# Mosquito Monday nighters



## walley1 (Feb 18, 2005)

Mosquito Lake Marina will once again host Monday night bass tournaments at Mosquito Lake. Entry is $30.00 per a team and $5.00 big bass per a team with 100 percent payback every Monday night. Starting time will be at 5pm. Sign up,boat check and weigh in will take place at the Marina. For more information you can call the Marina at 330-637-2075


----------



## booyah (Oct 11, 2004)

When is the start up date?


----------



## walley1 (Feb 18, 2005)

im sorry, forgot that. Monday Nighters will start May 9


----------



## Alwayslearning (Mar 22, 2010)

Hey I am interested in the Thursday nighters but was looking for just a little more info. Entry Fee?
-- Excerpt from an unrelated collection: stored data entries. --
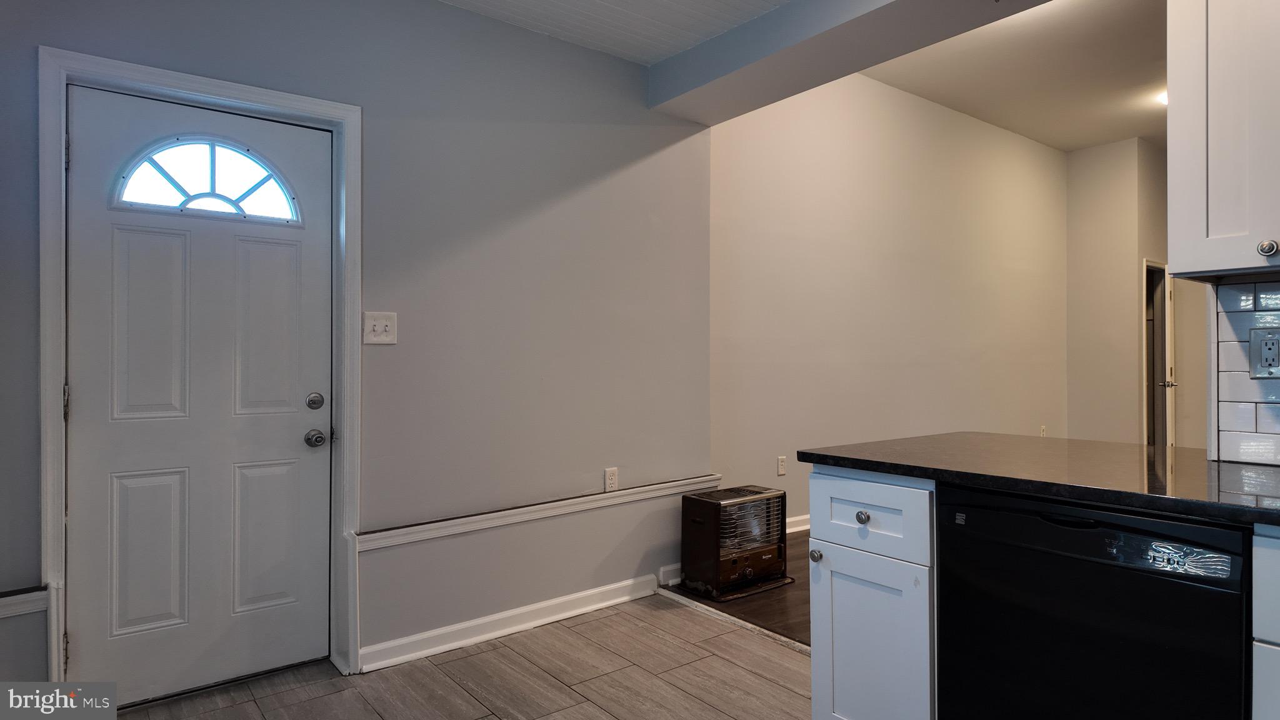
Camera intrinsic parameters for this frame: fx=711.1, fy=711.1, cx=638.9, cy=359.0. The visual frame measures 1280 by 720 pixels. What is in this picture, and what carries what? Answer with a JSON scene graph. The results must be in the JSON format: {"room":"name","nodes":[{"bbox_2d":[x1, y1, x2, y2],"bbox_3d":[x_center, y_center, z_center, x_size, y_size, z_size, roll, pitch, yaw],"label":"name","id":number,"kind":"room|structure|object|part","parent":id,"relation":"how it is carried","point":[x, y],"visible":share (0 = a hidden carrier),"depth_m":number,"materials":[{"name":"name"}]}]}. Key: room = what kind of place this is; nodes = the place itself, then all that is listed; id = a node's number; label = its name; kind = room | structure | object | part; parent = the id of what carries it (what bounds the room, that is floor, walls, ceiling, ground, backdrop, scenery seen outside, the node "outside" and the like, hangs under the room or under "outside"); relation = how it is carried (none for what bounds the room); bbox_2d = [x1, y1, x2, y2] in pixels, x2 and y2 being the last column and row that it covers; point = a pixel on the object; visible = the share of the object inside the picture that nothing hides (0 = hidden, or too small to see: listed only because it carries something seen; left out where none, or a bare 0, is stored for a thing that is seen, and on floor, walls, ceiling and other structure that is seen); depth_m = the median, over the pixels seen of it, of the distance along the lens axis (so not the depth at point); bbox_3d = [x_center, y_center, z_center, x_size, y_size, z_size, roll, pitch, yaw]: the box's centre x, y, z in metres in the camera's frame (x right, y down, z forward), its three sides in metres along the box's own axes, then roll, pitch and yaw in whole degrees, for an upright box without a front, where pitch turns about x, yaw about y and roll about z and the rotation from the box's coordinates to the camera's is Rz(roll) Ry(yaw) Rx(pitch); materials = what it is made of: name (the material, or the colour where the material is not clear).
{"room":"kitchen","nodes":[
{"label":"kitchen","id":0,"kind":"room"},
{"bbox_2d":[0,0,714,691],"bbox_3d":[-1.189,-0.203,2.707,3.989,2.784,0.153,0,0,-38],"label":"front wall","id":1,"kind":"structure","parent":0,"point":[507,30],"depth_m":3.04,"materials":[{"name":"grey paint"}]},
{"bbox_2d":[0,586,47,618],"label":"chair rail","id":2,"kind":"object","parent":1,"relation":"attached to","point":[17,609],"visible":0.85,"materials":[{"name":"white paint"}]},
{"bbox_2d":[40,48,360,693],"bbox_3d":[-1.468,0.109,2.486,0.909,2.131,0.158,0,0,-38],"label":"door frame","id":3,"kind":"structure","parent":1,"relation":"attached to","point":[54,529],"depth_m":2.37,"materials":[{"name":"white paint"}]},
{"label":"hinge","id":4,"kind":"part","parent":3,"relation":"part of","materials":[{"name":"metal"}]},
{"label":"hinge","id":5,"kind":"part","parent":3,"relation":"part of","materials":[{"name":"metal"}]},
{"bbox_2d":[66,84,329,708],"bbox_3d":[-1.489,0.149,2.491,0.801,2.024,0.116,0,0,-38],"label":"front door","id":6,"kind":"structure","parent":3,"relation":"in","point":[93,405],"depth_m":2.48,"materials":[{"name":"white paint"}]},
{"bbox_3d":[-1.662,0.665,2.419,0.196,0.538,0.057,0,0,-38],"label":"panel","id":7,"kind":"part","parent":6,"relation":"part of","materials":[{"name":"white paint"}]},
{"bbox_3d":[-1.643,-0.097,2.411,0.204,0.656,0.056,0,0,-38],"label":"panel","id":8,"kind":"part","parent":6,"relation":"part of","materials":[{"name":"white paint"}]},
{"bbox_2d":[109,138,299,223],"bbox_3d":[-1.531,-0.636,2.530,0.582,0.283,0.031,0,0,-38],"label":"fanlight window","id":9,"kind":"structure","parent":6,"relation":"in","point":[172,181],"depth_m":2.52,"materials":[{"name":"glass"}]},
{"bbox_3d":[-1.381,0.663,2.631,0.211,0.543,0.052,0,0,-38],"label":"panel","id":10,"kind":"part","parent":6,"relation":"part of","materials":[{"name":"paint"}]},
{"bbox_3d":[-1.369,-0.090,2.620,0.208,0.659,0.054,0,0,-38],"label":"panel","id":11,"kind":"part","parent":6,"relation":"part of","materials":[{"name":"white paint"}]},
{"bbox_2d":[361,311,397,345],"bbox_3d":[-1.000,-0.121,2.740,0.123,0.126,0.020,0,0,-38],"label":"light switch","id":12,"kind":"object","parent":1,"relation":"attached to","point":[378,330],"visible":0.98,"depth_m":2.74,"materials":[{"name":"white plastic"}]},
{"bbox_2d":[363,573,662,672],"bbox_3d":[-0.473,1.128,3.128,1.442,0.095,0.020,0,0,-38],"label":"baseboard","id":13,"kind":"structure","parent":1,"relation":"attached to","point":[375,664],"depth_m":3.02,"materials":[{"name":"white paint"}]},
{"bbox_2d":[359,475,723,550],"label":"chair rail","id":14,"kind":"object","parent":1,"relation":"attached to","point":[714,476],"visible":0.81,"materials":[{"name":"white paint"}]},
{"bbox_2d":[603,466,618,491],"bbox_3d":[-0.135,0.584,3.442,0.071,0.117,0.009,0,0,-38],"label":"wall socket","id":15,"kind":"object","parent":1,"relation":"attached to","point":[609,476],"visible":0.99,"depth_m":3.44,"materials":[{"name":"white plastic"}]},
{"bbox_2d":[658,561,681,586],"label":"baseboard","id":16,"kind":"structure","parent":1,"relation":"attached to","point":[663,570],"depth_m":3.67,"materials":[{"name":"white paint"}]},
{"bbox_2d":[108,593,812,719],"bbox_3d":[0.174,1.202,0.941,3.475,0.060,4.935,0,0,-38],"label":"tile floor","id":17,"kind":"structure","parent":0,"point":[454,686],"depth_m":2.60,"materials":[{"name":"brown"}]},
{"bbox_2d":[656,588,806,653],"bbox_3d":[0.658,1.170,2.918,0.055,0.019,1.779,0,0,-38],"label":"floor transition strip","id":18,"kind":"object","parent":17,"relation":"on","point":[746,625],"visible":0.4,"depth_m":3.16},
{"bbox_2d":[806,467,936,719],"bbox_3d":[0.830,0.736,2.062,0.664,0.874,0.368,0,0,-38],"label":"base cabinet","id":19,"kind":"object","parent":17,"relation":"on","point":[829,552],"visible":0.6,"depth_m":1.85,"materials":[{"name":"paint"}]},
{"bbox_3d":[0.501,0.559,2.032,0.032,0.036,0.033,0,0,-38],"label":"knob","id":20,"kind":"part","parent":19,"relation":"part of","materials":[{"name":"silver metal"}]},
{"bbox_3d":[0.604,0.429,1.930,0.032,0.035,0.034,0,0,-38],"label":"knob","id":21,"kind":"part","parent":19,"relation":"part of","materials":[{"name":"silver metal"}]},
{"bbox_3d":[0.605,0.424,1.931,0.040,0.172,0.331,0,0,-38],"label":"drawer","id":22,"kind":"part","parent":19,"relation":"part of","materials":[{"name":"paint"}]},
{"bbox_3d":[0.611,0.849,1.928,0.053,0.576,0.297,0,0,-38],"label":"cabinet door","id":23,"kind":"part","parent":19,"relation":"part of","materials":[{"name":"paint"}]},
{"bbox_2d":[800,432,1279,527],"bbox_3d":[1.472,0.276,1.455,0.792,0.036,2.326,0,0,-38],"label":"countertop","id":24,"kind":"structure","parent":19,"relation":"on","point":[934,437],"depth_m":1.70,"materials":[{"name":"black stone"}]},
{"bbox_2d":[934,485,1249,719],"bbox_3d":[1.160,0.744,1.688,0.615,0.867,0.599,0,0,-38],"label":"dishwasher","id":25,"kind":"object","parent":17,"relation":"on","point":[1042,517],"visible":0.92,"depth_m":1.49,"materials":[{"name":"black"}]},
{"bbox_2d":[1251,526,1279,719],"bbox_3d":[1.526,0.741,1.192,0.616,0.881,0.692,0,0,-38],"label":"base cabinet","id":26,"kind":"object","parent":17,"relation":"on","point":[1276,579],"visible":0.95,"depth_m":1.27,"materials":[{"name":"paint"}]},
{"bbox_2d":[438,0,787,65],"bbox_3d":[-0.032,-1.550,1.224,3.518,0.119,4.115,0,0,-38],"label":"ceiling","id":27,"kind":"structure","parent":0,"point":[665,49],"depth_m":3.11,"materials":[{"name":"white paint"}]},
{"bbox_2d":[665,535,811,645],"bbox_3d":[3.233,1.204,3.654,4.455,0.068,4.933,0,0,-38],"label":"wood floor","id":28,"kind":"structure","parent":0,"point":[806,609],"depth_m":3.43,"materials":[{"name":"brown wood"}]},
{"bbox_2d":[678,483,791,600],"bbox_3d":[0.490,0.932,3.694,0.508,0.481,0.407,0,0,-38],"label":"heater","id":29,"kind":"object","parent":28,"relation":"on","point":[709,524],"visible":0.98,"depth_m":3.57,"materials":[{"name":"brown metal"}]},
{"bbox_2d":[646,0,1054,124],"bbox_3d":[1.283,-1.431,2.436,0.432,0.293,3.634,0,0,-38],"label":"ceiling beam","id":30,"kind":"structure","parent":0,"point":[908,49],"depth_m":3.06,"materials":[{"name":"grey paint"}]},
{"bbox_2d":[710,71,1066,528],"bbox_3d":[2.386,-0.556,5.950,5.189,3.493,0.135,0,0,-38],"label":"living room wall","id":31,"kind":"structure","parent":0,"point":[797,252],"depth_m":5.38,"materials":[{"name":"paint"}]},
{"bbox_2d":[776,455,786,475],"bbox_3d":[0.932,0.702,4.659,0.070,0.119,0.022,0,0,-38],"label":"wall socket","id":32,"kind":"object","parent":31,"relation":"attached to","point":[780,460],"visible":0.98,"depth_m":4.65,"materials":[{"name":"white plastic"}]},
{"bbox_2d":[786,513,809,533],"bbox_3d":[1.730,1.108,5.314,3.901,0.099,0.020,0,0,-38],"label":"baseboard","id":33,"kind":"structure","parent":31,"relation":"attached to","point":[795,520],"depth_m":4.77,"materials":[{"name":"white paint"}]},
{"bbox_2d":[1039,424,1047,436],"bbox_3d":[3.842,0.696,6.765,0.074,0.128,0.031,0,0,-38],"label":"wall socket","id":34,"kind":"object","parent":31,"relation":"attached to","point":[1042,428],"visible":0.8,"depth_m":6.76,"materials":[{"name":"white plastic"}]},
{"bbox_2d":[859,0,1163,153],"bbox_3d":[3.740,-2.185,4.300,5.544,0.117,4.583,0,0,-38],"label":"living room ceiling","id":35,"kind":"structure","parent":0,"point":[1119,135],"depth_m":5.27,"materials":[{"name":"white paint"}]},
{"bbox_2d":[1156,90,1168,106],"bbox_3d":[4.264,-2.060,5.569,0.344,0.094,0.335,0,0,-38],"label":"ceiling light","id":36,"kind":"object","parent":35,"relation":"attached to","point":[1165,99],"visible":0.2,"depth_m":5.61,"materials":[{"name":"white"}]},
{"bbox_2d":[1065,137,1169,445],"bbox_3d":[5.345,-0.542,7.109,0.771,3.465,1.980,0,0,-38],"label":"far wall","id":37,"kind":"structure","parent":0,"point":[1089,188],"depth_m":7.23,"materials":[{"name":"beige paint"}]},
{"bbox_2d":[1142,258,1173,446],"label":"doorway","id":38,"kind":"object","parent":37,"relation":"in","point":[1144,364],"visible":0.47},
{"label":"lever handle","id":39,"kind":"part","parent":38,"relation":"part of","materials":[{"name":"metal"}]},
{"bbox_2d":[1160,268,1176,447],"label":"interior door","id":40,"kind":"structure","parent":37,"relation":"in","point":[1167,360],"depth_m":6.65,"materials":[{"name":"white paint"}]},
{"bbox_2d":[1207,276,1279,465],"bbox_3d":[2.076,0.017,1.118,0.010,0.493,1.939,0,0,-38],"label":"tile backsplash","id":41,"kind":"structure","parent":0,"point":[1234,300],"depth_m":1.82,"materials":[{"name":"white tile"}]},
{"bbox_2d":[1167,0,1279,279],"bbox_3d":[1.555,-0.685,1.492,0.350,0.993,0.685,0,0,-38],"label":"upper cabinet","id":42,"kind":"object","parent":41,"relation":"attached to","point":[1172,239],"visible":1,"depth_m":1.57,"materials":[{"name":"white paint"}]},
{"bbox_3d":[1.341,-0.236,1.525,0.031,0.036,0.033,0,0,-38],"label":"knob","id":43,"kind":"part","parent":42,"relation":"part of","materials":[{"name":"silver metal"}]},
{"bbox_2d":[1246,326,1279,379],"bbox_3d":[1.556,-0.013,1.754,0.009,0.125,0.078,0,0,-38],"label":"wall socket","id":44,"kind":"object","parent":41,"relation":"attached to","point":[1264,341],"visible":0.99,"depth_m":1.76,"materials":[{"name":"metal"}]}
]}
Is it a single event every week, or do scores carry over type deal? 
If you could post something or just PM me that would be great.
Sorry if this is too soon to ask. Just cant stop itching, and am starting to line up my weeks:F


----------



## Alwayslearning (Mar 22, 2010)

monday nights


----------



## ranger487 (Apr 5, 2005)

These are one night deals no points or carry over Joe usually pays out 1-4 places plus big bass for the night depending on how many boats we get. They are really well run events

Mark


----------



## qpan13 (May 30, 2010)

I'll def be there often. Just got our 1st boat and was looking for something to do with the wife for some fun!! Glad I read this! Do you sign up that day or in advance? What is the end time for the tournaments?


----------



## ranger487 (Apr 5, 2005)

You just sign up that day, try to get there about 15 minutes early and pay at Joes shop across from the ramp. We fish untill close to dark times will change with the longer nights.

Mark


----------



## lunker4141 (Apr 19, 2010)

Just bought my first boat (project boat) but its bout ready for the water now. Also just moved 5 min from mosquito and now I just have to figure out how to get Monday off of work so I can fish these.


----------



## walley1 (Feb 18, 2005)

we have 3 or 4 cpls that fish monday nights,we have a good time there. As Mark said get there early and sign up and we will do boat inspections before we go out. Usually fish till 8 or so early in the year and around 9 or so in the summer. You can stop at the Marina if you need more info, myself or kathy can give you more info. We have a great bunch of guys that fish,you will enjoy yourself


----------